Conjugated block copolymer (BCP)-based semiconductors have been extensively researched owing to their unique microphase-separation properties, making them promising materials for various applications, especially as optoelectronic devices. Among the methods for tailoring the nanoscale and packing morphology of conjugated polymers, adding them into BCPs has attracted significant research attention. This approach may allow them to self-organize into ordered structures and efficiently control their physical and optoelectronic properties. Since most of conjugated polymers can crystalize, BCPs containing one or more rod-like conjugated component are deemed quite suitable for studying the two important fundamental phase transitions, that is, crystallization and microphase separation..
At present, most studies on tunning the crystalline structure of conjugated rod-rod BCPs are based on post-treatment methods like solvent and thermal annealingInterestingly, an alternative method for directly tuning their crystalline structures in the solution state is by efficiently controlling the selectivity of the solvent. However, this alternative method is relatively less used despite its perceived efficiency.
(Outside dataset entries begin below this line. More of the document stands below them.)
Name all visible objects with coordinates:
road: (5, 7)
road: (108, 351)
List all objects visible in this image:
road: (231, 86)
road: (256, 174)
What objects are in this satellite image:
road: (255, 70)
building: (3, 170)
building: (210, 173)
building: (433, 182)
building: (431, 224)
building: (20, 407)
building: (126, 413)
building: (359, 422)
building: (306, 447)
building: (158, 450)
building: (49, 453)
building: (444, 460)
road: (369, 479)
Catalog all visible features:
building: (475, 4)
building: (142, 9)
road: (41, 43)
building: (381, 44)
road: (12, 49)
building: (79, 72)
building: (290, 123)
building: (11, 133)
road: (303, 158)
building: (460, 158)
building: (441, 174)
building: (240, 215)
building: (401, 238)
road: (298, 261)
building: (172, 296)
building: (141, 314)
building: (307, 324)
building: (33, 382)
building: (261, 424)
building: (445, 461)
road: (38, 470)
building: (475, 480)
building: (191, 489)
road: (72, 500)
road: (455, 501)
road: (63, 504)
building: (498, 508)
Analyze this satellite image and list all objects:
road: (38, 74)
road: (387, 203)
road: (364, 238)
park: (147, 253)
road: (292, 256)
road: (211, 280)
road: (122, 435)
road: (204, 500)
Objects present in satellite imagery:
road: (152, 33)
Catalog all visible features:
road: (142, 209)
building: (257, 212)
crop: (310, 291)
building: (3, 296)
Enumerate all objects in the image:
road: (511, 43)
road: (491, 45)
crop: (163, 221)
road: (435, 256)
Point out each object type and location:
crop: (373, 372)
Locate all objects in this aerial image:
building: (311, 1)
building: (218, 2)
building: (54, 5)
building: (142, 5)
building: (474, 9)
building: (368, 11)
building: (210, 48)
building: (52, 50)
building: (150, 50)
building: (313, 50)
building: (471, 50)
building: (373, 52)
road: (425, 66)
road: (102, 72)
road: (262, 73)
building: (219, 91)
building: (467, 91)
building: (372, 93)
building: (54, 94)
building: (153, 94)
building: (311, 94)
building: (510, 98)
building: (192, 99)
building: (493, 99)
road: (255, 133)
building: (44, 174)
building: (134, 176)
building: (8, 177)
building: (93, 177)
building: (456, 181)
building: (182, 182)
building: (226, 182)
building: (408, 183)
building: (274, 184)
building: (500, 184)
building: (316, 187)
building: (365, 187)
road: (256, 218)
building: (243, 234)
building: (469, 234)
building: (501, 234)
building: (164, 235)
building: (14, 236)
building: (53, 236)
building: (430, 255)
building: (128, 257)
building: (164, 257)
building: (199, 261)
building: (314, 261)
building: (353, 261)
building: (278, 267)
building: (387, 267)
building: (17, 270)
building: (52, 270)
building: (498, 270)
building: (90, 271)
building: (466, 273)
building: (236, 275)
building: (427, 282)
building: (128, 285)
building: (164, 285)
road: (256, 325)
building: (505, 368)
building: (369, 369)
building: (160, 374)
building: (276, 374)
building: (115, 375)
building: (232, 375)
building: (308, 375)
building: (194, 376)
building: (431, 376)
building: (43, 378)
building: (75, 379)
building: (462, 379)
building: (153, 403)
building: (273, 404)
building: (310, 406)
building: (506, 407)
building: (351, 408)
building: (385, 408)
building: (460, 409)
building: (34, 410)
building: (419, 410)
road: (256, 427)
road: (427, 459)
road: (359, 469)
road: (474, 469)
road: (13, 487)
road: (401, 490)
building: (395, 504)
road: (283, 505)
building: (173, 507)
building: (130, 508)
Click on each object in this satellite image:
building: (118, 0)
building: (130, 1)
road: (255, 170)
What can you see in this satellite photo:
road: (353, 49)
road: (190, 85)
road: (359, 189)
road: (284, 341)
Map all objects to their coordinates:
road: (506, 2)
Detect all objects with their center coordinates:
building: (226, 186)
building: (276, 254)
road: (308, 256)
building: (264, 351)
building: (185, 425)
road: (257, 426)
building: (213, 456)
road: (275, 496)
Recently, Fudan University researchers: Professor Juan Peng and coworkers Yue Yin, Shuwen Chen, Shuyin Zhu, Lixin Li, Dalong Zhai, Dongqi Huang investigated the microphase-separation and crystallization of a poly(3-butylthiophene)-block-poly(3-dodecylthiophene) (P3BT-b-P3DDT) BCP by tailoring the intrinsic factors like block ratios and extrinsic factors like controlling the solvent in the solution state and thermal annealing. The research team reported that higher P3BT content, slower solvent evaporation and higher thermal annealing temperatures are favorable for microphase separation in P3BT-b-P3DDT. The research work is currently published in the journal, Macromolecules.
Due to the difference in their alkyl side chain lengths, P3BT-b-P3DDT could enable efficient tunability when the solvents are changed. Specifically, cocrystalline structures were obtained when processing from chloroform, while casting from 1,2,3-trichlorobenzene at slower evaporation rates is favorable for producing microphase separated structures. Subsequently, heating at 150 °C improved the crystallinity of P3BT-b-P3DDT cocrystals casted from chloroform. On the other hand, annealing at 220 °C produced distinct microphase separation forming P3BT and P3DDT individual crystals for all the tested P3BT-b-P3DDT BCP samples. Furthermore, a synergistic effect of block ratios, solvents, annealing temperatures, and film crystallinity on the charge mobilities for field-effect transistors was also reported.
In summary, the authors modulated the block ratios, solvents and heating processes to tailor the cocrystalline and microphase-separated behaviors of P3BT-b-P3DDT BCPs. Both intrinsic and extrinsic factors have profound effects on phase transitions and resulting charge mobilities of conjugated BCPs. Most importantly, the cocrystallization and microphase separation in P3BT-b-P3DDT can be simply and efficiently tailored by controlling the solvent evaporation in the solution state. In a statement to Advances in Engineering, Professor Juan Peng explained that their new findings provided fundamental insights on the interplay between cocrystallization and microphase separation in conjugated rod-rod BCPs, which could facilitate their optoelectronic device applications.
Yin, Y., Chen, S., Zhu, S., Li, L., Zhai, D., Huang, D., & Peng, J. (2021). Tailoring Cocrystallization and Microphase Separation in Rod–Rod Block Copolymers for Field-Effect Transistors. Macromolecules, 54(10), 4571-4581.